In the data below, which lines hold the word "right"? Copy them.

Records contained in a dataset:

* * *

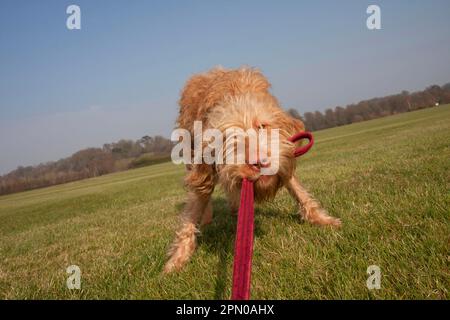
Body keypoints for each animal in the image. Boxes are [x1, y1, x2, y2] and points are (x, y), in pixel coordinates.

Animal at [163, 67, 340, 272]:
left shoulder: (283, 154)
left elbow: (297, 188)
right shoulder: (202, 169)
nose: (259, 161)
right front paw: (177, 258)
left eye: (262, 126)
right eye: (227, 139)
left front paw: (321, 219)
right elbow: (192, 211)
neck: (234, 95)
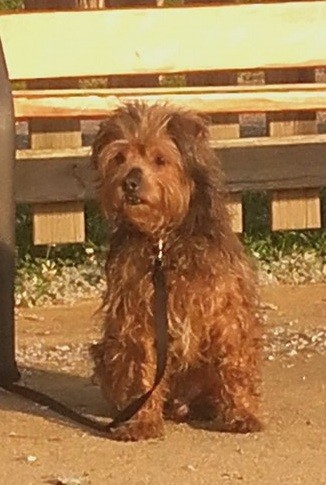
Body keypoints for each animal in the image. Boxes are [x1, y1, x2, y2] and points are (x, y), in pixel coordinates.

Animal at [90, 100, 262, 440]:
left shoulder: (227, 309)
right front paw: (141, 421)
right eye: (119, 157)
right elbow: (141, 368)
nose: (129, 183)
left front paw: (242, 413)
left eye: (160, 159)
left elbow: (234, 362)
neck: (163, 239)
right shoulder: (137, 315)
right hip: (104, 351)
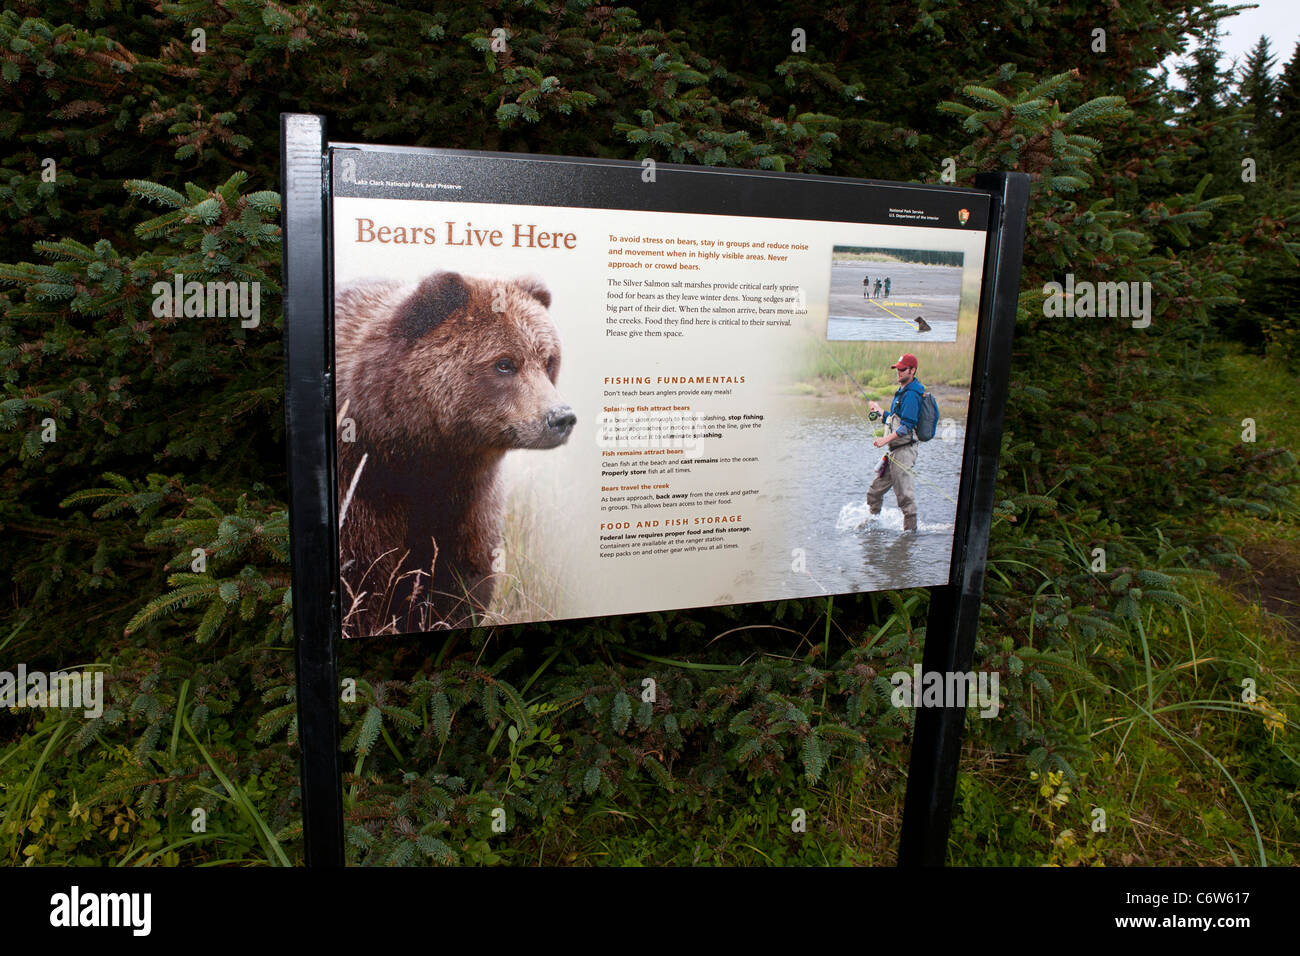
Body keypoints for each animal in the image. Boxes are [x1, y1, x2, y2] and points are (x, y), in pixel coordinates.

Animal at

* * *

*FINAL ANSWER:*
right shoulder: (202, 169)
right front paw: (177, 258)
right eye: (227, 139)
right elbow: (192, 211)
right front paw: (141, 421)
right eye: (119, 157)
right elbow: (141, 368)
right shoulder: (137, 315)
right hip: (104, 351)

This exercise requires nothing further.